I was a bit skeptical about how the hunt would actually go, but talking with the operator, I was anticipating seeing some decent 4X4 bucks. Their website had quite a few pictures of some decent bucks, so I figured if I hunted hard enough I could find something better than average for the unit. The unit is closer to 35,000 acres and there was 3 other guys hunting at the same time I was, so obviously there was plenty of elbow room which was great! 

It's a neat area and I had a great time with my dad. We decided not to hunt the fields because I felt I wouldn't find the caliber of buck I was after there. One of the guys that was hunting hunted the fields mostly and passed on a few small 4x4's. One guy ended up killing one out of the field on the second to last day. That buck was a very small willlow horned buck. Of the 4 guys hunting, only the one buck was killed.

While I hunted, we seen A LOT of deer and plenty of bucks. We were told that we could only shoot a 4 point deer (on one side). The four days we hunted, and the hundreds of deer we looked at, I saw 1 "legal" buck. That was the morning of the second day. He was with 8 other small bucks and I had him at 99 yards broadside. I put him in my crosshairs and even took my safety off before I decided not to shoot. I decided he was just not what I was looking for. He was a decent buck, but his G4's were only about 1 inch long, so I passed. I didn't see anything bigger the rest of the hunt.

I also believe the unit is over hunted. I thought it was a fun hunt, but I was pretty disappointed when it was all said and done. From the information gathered, I honestly thought I'd be able to find a buck that I would be happy taking. To be honest, I'm glad I wasted $1,750 and NOT my bonus points. I know of several other guys who hunted this unit this year and all the stories are about the same.


----------



## DallanC (Jan 13, 2009)

This is the first time I've ever heard a CWMU enforcing any kind of an antler restriction... I didnt even know that was legal. Can anyone familar with the cwmu program clarify that?


-DallanC


----------



## jpolson (Jun 12, 2011)

DallanC said:


> This is the first time I've ever heard a CWMU enforcing any kind of an antler restriction... I didnt even know that was legal. Can anyone familar with the cwmu program clarify that?
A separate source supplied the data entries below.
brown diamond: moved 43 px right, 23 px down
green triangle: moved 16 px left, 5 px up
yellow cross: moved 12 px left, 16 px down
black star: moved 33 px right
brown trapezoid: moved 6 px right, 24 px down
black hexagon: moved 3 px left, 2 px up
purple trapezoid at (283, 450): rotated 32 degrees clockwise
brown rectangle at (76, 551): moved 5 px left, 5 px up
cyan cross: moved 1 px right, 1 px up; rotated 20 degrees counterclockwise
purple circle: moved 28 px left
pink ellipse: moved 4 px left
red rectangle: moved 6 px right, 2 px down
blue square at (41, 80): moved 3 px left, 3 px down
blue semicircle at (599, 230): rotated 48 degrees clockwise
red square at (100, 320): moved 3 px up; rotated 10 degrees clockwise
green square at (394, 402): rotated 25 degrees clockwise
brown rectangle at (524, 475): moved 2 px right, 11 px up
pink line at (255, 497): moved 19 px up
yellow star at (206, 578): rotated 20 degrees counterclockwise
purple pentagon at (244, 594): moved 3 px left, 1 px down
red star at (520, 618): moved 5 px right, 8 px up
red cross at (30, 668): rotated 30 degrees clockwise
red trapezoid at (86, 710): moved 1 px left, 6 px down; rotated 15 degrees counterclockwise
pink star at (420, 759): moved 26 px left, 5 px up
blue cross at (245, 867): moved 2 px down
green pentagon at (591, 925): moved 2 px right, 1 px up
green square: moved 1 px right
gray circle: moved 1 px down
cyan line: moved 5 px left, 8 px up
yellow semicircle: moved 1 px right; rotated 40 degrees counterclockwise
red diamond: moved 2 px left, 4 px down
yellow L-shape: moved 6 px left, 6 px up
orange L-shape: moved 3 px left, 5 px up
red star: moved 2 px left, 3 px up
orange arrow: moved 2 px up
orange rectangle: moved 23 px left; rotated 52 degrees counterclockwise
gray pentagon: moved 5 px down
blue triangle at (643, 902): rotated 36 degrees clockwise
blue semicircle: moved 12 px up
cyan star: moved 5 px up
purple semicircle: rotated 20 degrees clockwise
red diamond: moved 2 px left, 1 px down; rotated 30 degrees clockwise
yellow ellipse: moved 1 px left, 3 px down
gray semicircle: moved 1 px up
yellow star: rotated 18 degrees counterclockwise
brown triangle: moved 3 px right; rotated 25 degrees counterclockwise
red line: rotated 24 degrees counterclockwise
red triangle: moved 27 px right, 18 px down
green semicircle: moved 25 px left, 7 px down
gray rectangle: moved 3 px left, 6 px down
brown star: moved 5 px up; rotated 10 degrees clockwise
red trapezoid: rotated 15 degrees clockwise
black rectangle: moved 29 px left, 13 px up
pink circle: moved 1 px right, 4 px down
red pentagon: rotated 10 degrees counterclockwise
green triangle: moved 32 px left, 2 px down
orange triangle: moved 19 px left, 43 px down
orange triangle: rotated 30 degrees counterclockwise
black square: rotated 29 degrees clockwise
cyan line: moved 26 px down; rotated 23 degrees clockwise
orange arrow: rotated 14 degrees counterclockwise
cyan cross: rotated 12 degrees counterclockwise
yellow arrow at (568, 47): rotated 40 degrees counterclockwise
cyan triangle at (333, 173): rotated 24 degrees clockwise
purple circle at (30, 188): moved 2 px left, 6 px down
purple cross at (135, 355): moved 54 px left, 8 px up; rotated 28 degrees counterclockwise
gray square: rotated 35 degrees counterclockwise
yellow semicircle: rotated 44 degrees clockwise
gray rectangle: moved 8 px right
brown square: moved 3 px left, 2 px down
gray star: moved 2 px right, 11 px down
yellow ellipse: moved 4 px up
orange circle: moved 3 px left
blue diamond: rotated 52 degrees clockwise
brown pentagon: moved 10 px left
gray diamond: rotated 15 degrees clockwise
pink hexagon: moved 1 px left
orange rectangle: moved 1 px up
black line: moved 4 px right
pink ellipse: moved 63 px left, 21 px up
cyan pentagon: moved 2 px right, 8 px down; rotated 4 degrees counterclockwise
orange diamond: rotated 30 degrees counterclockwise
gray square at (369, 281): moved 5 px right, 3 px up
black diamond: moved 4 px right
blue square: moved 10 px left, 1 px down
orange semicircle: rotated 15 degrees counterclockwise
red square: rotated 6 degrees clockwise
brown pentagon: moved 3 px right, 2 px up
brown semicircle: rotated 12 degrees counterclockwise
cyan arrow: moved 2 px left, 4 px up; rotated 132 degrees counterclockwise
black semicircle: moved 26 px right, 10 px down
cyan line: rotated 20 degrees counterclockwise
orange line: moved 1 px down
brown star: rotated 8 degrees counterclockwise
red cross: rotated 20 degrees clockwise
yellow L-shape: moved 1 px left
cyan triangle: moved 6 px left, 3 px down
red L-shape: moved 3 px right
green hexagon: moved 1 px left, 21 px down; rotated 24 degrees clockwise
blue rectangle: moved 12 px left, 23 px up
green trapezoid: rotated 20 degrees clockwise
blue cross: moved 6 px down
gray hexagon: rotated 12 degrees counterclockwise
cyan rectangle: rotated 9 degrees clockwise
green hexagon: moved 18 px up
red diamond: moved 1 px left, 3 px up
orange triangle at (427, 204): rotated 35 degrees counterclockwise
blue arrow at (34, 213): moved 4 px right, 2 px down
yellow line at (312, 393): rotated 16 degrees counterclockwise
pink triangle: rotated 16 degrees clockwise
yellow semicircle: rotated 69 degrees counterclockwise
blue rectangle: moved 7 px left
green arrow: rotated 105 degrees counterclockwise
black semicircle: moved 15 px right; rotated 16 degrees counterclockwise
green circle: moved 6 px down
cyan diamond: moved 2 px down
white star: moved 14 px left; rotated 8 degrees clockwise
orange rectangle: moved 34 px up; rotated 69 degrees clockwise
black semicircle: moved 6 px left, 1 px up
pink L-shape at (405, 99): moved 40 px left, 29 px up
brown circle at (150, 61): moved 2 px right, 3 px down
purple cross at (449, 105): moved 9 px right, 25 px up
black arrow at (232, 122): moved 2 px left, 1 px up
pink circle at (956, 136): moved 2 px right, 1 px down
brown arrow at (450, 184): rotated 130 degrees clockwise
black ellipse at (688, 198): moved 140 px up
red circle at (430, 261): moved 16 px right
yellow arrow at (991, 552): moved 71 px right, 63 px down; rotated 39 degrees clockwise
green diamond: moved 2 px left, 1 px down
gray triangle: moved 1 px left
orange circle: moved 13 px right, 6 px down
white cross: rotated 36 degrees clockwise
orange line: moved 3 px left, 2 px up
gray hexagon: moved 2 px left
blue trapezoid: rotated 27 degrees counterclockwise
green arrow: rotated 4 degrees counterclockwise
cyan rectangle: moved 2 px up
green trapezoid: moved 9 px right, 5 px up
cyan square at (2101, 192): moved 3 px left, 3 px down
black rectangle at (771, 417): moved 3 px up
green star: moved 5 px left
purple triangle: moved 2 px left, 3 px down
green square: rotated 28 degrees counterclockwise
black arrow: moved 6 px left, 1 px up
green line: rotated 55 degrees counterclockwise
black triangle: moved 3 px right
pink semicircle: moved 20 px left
He bought the tag, he didn't draw it. It's "ok".


----------



## DallanC (Jan 13, 2009)

jpolson said:


> He bought the tag, he didn't draw it. It's "ok".


Ah... ok that makes more sence, a condition of sale. Got it, carry on 

-DallanC


----------



## BigT (Mar 11, 2011)

This really was a beautiful area to hunt. Just not enough bucks to sustain the amount of hunters that hunt it. Legacy, that is interesting because I don't think any of the CWMU hunters harvested a buck. At least not the ones I hunted with. As far as the 4-point or better, not quite sure why the operator told us public guys that, but it was definately said. 

Before I put in for some of the units, I called several operators. This operator seemed to shoot it straight to me which I respected. He told me there were plenty of bucks and I shouldn't have a problem harvesting a 18-24" buck. I saw the one 18" 3-point on my opener that I passed on because I assumed I'd see a dozen more of the same.

Again, it was more important this year to get my 8-year old out on a great experience. Which he did, but he really wanted to get a deer. 

I have sent an email to the CWMU, and am planning on putting in some information on my survey I am required to so through the state. As it turns out, one of my neighbors works for the CWMU so I should be able to get his ear at the very least. 

Overall, we had fun. I saw more deer than I would have on a public unit, but saw fewer bucks by far.

Thanks to everyone for your responses. I do hope those looking to put in for a CWMU tag do research before applying for permits. I thought I had done well enough, and it cost me several years of valueable bonus points.


----------



## COOPERD (Sep 16, 2007)

were these the tags that were for sale on ksl?


----------



## legacy (Sep 30, 2007)

Yes, they were eventually on KSL.


----------